As you will have seen from posts on my Instagram account, I have been absolutely steaming through books recently. An eight day holiday paired with the desire for a bit of escapism from everyday life has got me reaching for fiction more often that I have in years.
Here are three books I’ve recently read that I implore you to pick up on your next trip to the bookshop.
The Tattooist of Auschwitz by Heather Morris
The best book I’ve read since Eleanor Oliphant is Completely Fine, The Tattooist of Auschwitz is based on the true story of Lale Solokov, an Auschwitz survivor. At the start of the tale, Lale sacrifices himself for the sake of his family, unknowingly volunteering for what becomes three years at the infamous concentration camp. The tale follows his imprisonment and how his bravery helped feed and protect some of his fellow campmates and how he unexpectedly found love in the darkest of times.

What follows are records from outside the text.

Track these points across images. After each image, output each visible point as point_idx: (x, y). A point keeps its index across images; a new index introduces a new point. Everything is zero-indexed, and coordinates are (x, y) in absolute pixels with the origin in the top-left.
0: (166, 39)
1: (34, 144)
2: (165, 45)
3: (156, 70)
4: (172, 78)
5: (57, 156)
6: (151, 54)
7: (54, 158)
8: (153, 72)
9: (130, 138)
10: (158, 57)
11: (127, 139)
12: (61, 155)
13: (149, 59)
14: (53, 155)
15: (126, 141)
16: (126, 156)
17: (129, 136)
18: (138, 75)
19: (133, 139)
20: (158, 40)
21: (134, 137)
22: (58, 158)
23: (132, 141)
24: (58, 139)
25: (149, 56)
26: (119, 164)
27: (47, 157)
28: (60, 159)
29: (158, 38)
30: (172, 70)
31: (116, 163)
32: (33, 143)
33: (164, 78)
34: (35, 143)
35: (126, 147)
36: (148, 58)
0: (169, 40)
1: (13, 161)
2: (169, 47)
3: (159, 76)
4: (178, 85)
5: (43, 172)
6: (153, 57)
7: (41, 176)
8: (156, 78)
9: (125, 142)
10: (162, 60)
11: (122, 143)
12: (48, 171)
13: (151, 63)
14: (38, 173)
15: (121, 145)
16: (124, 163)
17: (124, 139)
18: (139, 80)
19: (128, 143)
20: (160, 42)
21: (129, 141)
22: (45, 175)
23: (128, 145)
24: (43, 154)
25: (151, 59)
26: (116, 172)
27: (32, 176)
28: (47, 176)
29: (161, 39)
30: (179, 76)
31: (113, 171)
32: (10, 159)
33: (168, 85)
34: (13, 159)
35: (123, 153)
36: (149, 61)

This book is truly fantastic and is an important reminder that we must never forget the atrocities of the Holocaust. For those interested in Lale Solokov, this is an interesting article.
Adele by Leila Slimani
Following the huge success of her debut novel Lullaby, I was keen to pick up Slimani’s latest offering when it was released back in February. Not one to shy away from the most difficult of subjects (her first book centred around a nanny who murdered the children she cared for), Adele follows the story of a journalist with a sex addiction. Set in Paris, lead protagonist Adele attempts to navigate motherhood, marriage and her career while satisfying her addiction by engaging in quick trysts with strangers, longstanding affairs and even paid-for satisfaction. Difficult to read at times, this story is an insight into addiction and the fall-out that comes with embracing it. At just 224 pages, I devoured this in a single day!
Anatomy of a Scandal by Sarah Vaughan
A timely read in the current #MeToo era, Anatomy of a Scandal follows the trial of a rape that is alleged to have taken place within the Houses of Parliament between a married male politician and his female assistant, whom he was also having an affair with. This novel is brilliantly written, with the first-person narrator changing between chapters offering fresh perspectives of every situation. Flashbacks littered throughout the book aid the reader’s understanding of events as they unfold, helping us feel part of the story. Aside from a poorly considered twist in the middle, this book is a brilliant tale of crime, heartache and moral dilemma.
What are you reading at the moment? Do you have any recommendations?